__To do__
(1) Rewrite the proposal for replacing Car XP and Car Points from "Then, for the" to "career series progression.", changing "Car Levels" to "Car Tiers" throughout.
(2) In the Build-a-car proposal, what CP budget does the first event of a series start with?

__Selected passage__
-----
Replacing Car XP and Car Points: Build-a-car

In a different suggestion, I suggested removing the CXP and CP system entirely. I still support that suggestion by the way.

However, since I’m a man of solution, I offer an alternative suggestion, where CXP and CP are allowed to stay, in a way that should hopefully satisfy everybody. This is a concrete solution, with some real thought put into it, and it is definitely different enough from just axing the CXP/CP system that I feel it justifies its own thread.

First things first, for the sake of clarity:

  • By (career) event, I mean a single build + practice + race event
  • By (career) series, I mean a series of career events
  • By buying, I mean using credits
  • By owning a part, I mean being able to remove it and reinstall it at no (credit) cost.

Then, for the system to work, there are some required changes:

  • No locked parts. All parts are unlocked for all cars, in all game modes, including career, no exceptions, ever.
  • You buy parts with credits. And when you buy a part, it becomes owned.
  • Car XP still gives Car Levels. And Car XP is still earned the exact same way.
  • Car Levels gives discounts on parts. Up to 100% discount at level 50.
  • Car Points aren’t Car Level rewards anymore. It should become clear why in a minute.

What is Build-a-car?

It’s an alternative to the current CP system, that is completely decorrelated from Car Levels, and instead entirely based on career series progression.

How does it work?

Same as it is currently, when starting a series, you pick a car. Either one you own, or a new one that you buy for the occasion. You will use this car until the end of the series.

Same as it is currently, an event starts with you being given the opportunity to update your build, before you can move to practice and the race. If you quit the event before the end of the race, you go back to the build stage.

FIrst difference, each event has a fixed CP budget. Starting with 1000 CP for the first event of a series, and going up 1000 CP for successive each event. Players cannot go into practice and the race if the build exceeds the CP budget (and obviously any other spec restriction that exists).

(The value here is given as 1000 CP, but this can be played with, could be made different for different series for instance, non-linear, etc. 1000 CP though should be fine for most purposes, or at least a good starting point to tweak.)

During the build stage of an event, parts do not cost credits. Instead, they only cost CP. This does mean parts are installed but not owned. As all parts are unlocked, players are free to play within the limits of the budget to build a car that is fit for the next race.

A car entered into a series can still be used in other modes, and can be modified and upgraded in other modes. All upgrades applied during career mode remain installed outside of career mode and at the end of the series. But while these upgrades are installed, they aren’t owned (unless previously bought by the player).

When going back to career mode, players would always go through the build stage first, where their car would be checked against the CP budget (and any other event restriction).

Optional: completing a career event could permanently mark all installed parts (on this car) as owned.
-----
__Information given__

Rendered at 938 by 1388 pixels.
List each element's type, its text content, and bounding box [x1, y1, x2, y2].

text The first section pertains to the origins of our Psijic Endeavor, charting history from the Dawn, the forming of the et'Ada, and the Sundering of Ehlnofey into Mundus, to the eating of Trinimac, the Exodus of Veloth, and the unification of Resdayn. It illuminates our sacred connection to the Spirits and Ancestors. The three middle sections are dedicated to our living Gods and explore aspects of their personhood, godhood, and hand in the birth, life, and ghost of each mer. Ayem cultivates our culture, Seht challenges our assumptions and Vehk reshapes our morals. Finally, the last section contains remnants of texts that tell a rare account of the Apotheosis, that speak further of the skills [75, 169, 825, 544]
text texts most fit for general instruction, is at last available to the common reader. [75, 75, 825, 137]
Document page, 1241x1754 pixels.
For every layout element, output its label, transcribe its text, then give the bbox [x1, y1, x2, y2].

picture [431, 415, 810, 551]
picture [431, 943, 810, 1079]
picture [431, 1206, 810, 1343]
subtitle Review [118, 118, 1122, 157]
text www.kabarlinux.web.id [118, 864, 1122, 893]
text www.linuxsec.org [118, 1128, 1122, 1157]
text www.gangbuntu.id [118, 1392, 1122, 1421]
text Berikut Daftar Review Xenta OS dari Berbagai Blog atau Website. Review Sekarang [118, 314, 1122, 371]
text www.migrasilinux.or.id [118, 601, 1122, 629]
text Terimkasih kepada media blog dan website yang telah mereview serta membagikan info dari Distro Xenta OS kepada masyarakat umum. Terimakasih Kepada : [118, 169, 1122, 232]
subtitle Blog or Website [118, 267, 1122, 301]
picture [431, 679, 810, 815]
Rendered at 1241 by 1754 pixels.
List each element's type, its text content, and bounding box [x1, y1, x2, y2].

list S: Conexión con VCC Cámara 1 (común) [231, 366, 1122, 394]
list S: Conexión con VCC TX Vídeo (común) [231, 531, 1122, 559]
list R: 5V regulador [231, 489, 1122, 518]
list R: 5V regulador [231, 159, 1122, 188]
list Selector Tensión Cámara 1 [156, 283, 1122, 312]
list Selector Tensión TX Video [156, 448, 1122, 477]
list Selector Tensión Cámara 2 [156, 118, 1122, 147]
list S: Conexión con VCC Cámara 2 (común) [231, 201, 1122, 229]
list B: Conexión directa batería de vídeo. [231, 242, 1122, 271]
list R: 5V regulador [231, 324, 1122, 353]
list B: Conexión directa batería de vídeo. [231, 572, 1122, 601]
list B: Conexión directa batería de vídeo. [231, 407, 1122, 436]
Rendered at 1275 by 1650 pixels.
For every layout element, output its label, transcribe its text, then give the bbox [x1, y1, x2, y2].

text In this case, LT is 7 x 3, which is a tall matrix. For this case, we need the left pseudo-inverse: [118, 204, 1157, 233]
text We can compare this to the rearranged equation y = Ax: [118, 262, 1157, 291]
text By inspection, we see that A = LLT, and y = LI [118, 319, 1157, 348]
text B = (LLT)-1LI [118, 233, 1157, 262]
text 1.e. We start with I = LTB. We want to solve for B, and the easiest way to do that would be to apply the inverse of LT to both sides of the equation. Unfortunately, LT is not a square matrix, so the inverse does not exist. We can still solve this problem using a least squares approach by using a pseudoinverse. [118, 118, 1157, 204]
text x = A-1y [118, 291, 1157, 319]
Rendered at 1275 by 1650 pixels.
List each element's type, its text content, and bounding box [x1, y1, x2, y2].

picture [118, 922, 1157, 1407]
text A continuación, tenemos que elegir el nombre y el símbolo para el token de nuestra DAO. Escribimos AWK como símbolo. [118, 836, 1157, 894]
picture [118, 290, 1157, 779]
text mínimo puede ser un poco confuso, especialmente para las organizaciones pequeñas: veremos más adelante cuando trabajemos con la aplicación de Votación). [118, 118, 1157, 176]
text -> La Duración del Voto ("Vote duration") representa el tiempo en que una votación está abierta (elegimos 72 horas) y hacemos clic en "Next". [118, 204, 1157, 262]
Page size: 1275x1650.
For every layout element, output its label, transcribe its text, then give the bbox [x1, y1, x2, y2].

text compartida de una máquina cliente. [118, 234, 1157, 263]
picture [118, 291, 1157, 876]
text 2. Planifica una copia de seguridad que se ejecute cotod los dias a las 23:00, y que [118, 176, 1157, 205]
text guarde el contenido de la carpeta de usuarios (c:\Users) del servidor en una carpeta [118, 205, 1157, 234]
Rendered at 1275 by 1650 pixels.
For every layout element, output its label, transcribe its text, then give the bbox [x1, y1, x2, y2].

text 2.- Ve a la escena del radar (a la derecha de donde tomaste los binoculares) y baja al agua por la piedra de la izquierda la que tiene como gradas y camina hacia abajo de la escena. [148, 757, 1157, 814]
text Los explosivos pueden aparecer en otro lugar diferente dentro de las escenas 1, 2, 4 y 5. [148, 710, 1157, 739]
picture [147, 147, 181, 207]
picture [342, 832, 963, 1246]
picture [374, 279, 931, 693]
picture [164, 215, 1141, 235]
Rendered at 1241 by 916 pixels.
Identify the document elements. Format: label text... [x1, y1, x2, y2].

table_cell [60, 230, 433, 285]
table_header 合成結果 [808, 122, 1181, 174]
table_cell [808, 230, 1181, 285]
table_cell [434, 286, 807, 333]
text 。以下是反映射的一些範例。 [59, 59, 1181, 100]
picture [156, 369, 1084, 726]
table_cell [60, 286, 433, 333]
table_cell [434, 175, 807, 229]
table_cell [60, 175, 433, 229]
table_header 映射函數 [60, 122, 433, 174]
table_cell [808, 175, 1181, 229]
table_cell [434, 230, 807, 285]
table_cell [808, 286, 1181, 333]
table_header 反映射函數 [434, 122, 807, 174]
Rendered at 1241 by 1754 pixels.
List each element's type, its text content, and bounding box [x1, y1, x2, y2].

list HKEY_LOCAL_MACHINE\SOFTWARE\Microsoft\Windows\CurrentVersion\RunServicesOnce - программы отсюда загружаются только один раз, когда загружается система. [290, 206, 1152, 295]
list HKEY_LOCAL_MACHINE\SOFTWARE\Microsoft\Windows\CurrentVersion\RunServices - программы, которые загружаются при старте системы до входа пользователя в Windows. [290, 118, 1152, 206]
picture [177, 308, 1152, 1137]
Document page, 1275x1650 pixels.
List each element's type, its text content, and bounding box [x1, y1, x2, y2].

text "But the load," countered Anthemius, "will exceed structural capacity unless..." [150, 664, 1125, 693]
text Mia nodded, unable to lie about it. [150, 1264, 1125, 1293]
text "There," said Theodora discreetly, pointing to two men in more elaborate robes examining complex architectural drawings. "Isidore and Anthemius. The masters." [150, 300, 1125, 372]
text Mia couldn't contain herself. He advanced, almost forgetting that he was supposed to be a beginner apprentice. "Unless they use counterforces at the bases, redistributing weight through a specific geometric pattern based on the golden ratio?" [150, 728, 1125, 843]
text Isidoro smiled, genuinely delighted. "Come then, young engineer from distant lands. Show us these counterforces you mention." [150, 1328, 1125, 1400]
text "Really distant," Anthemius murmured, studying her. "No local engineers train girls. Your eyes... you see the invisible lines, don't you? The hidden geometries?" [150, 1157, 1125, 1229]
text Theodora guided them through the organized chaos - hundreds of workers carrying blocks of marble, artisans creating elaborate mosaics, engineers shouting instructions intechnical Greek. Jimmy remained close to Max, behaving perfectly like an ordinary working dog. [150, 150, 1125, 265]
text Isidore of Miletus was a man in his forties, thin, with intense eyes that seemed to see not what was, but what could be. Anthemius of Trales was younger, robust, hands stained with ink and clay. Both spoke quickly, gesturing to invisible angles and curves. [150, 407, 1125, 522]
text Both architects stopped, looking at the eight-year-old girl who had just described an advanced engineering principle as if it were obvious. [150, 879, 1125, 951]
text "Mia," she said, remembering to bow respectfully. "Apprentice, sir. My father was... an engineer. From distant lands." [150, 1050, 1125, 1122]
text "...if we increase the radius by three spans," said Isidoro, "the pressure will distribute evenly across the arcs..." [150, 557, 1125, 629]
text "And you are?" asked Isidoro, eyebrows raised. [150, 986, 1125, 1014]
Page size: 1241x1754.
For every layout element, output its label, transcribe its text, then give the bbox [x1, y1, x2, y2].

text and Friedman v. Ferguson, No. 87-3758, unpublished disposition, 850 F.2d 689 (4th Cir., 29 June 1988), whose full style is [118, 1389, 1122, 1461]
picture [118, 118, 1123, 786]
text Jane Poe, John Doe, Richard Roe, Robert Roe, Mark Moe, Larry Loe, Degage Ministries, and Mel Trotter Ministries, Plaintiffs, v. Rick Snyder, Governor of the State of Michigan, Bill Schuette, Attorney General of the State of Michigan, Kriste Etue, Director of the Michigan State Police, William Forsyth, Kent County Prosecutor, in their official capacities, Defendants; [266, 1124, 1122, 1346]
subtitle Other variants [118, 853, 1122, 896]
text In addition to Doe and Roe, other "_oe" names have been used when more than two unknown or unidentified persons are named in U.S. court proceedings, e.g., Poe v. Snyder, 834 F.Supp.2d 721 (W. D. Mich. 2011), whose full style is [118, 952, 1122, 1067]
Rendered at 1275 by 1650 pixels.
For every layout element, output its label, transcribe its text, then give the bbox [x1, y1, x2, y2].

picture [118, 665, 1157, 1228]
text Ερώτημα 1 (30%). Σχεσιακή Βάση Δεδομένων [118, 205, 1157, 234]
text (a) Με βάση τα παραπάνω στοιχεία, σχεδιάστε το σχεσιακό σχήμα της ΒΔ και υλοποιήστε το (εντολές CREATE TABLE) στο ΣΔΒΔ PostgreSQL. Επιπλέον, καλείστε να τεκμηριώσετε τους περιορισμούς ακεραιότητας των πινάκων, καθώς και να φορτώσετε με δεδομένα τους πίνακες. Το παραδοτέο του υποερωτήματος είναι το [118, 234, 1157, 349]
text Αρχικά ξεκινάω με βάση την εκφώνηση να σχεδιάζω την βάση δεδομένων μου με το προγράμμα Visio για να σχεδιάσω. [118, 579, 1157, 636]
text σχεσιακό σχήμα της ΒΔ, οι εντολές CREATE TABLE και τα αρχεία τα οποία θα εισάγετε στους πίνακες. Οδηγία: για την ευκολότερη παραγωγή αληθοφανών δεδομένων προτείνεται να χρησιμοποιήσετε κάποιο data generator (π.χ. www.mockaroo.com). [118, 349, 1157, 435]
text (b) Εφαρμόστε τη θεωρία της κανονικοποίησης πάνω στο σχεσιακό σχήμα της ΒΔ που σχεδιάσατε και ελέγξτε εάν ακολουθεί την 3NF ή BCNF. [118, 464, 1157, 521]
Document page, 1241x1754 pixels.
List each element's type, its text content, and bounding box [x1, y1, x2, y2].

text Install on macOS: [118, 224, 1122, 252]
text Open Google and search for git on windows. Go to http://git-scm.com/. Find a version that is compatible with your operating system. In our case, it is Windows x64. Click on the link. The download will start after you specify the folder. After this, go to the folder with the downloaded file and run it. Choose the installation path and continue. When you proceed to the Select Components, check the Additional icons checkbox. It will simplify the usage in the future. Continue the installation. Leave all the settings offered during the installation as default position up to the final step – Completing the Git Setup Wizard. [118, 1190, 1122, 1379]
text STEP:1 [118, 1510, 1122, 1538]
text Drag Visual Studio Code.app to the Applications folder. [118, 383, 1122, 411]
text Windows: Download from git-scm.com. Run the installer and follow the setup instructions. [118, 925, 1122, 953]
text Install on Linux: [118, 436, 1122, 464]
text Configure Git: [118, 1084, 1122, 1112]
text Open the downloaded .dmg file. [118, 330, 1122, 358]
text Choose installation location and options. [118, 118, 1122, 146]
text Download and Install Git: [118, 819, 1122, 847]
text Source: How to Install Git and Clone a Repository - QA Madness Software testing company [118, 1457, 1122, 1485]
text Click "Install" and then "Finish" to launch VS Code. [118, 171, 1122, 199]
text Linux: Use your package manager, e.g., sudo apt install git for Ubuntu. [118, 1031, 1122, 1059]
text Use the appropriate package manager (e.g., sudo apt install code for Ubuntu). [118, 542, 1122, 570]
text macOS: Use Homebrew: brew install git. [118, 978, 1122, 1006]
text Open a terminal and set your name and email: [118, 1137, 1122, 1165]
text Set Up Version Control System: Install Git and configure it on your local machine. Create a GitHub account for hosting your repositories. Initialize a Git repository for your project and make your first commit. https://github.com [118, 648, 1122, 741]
-----
__Answers in order__
(1)
Then, for the system to work, there are some required changes:

  • No locked parts. All parts are unlocked for all cars, in all game modes, including career, no exceptions, ever.
  • You buy parts with credits. And when you buy a part, it becomes owned.
  • Car XP still gives Car Tiers. And Car XP is still earned the exact same way.
  • Car Tiers gives discounts on parts. Up to 100% discount at level 50.
  • Car Points aren’t Car Level rewards anymore. It should become clear why in a minute.

What is Build-a-car?

It’s an alternative to the current CP system, that is completely decorrelated from Car Tiers, and instead entirely based on career series progression.

(2) 1000 CP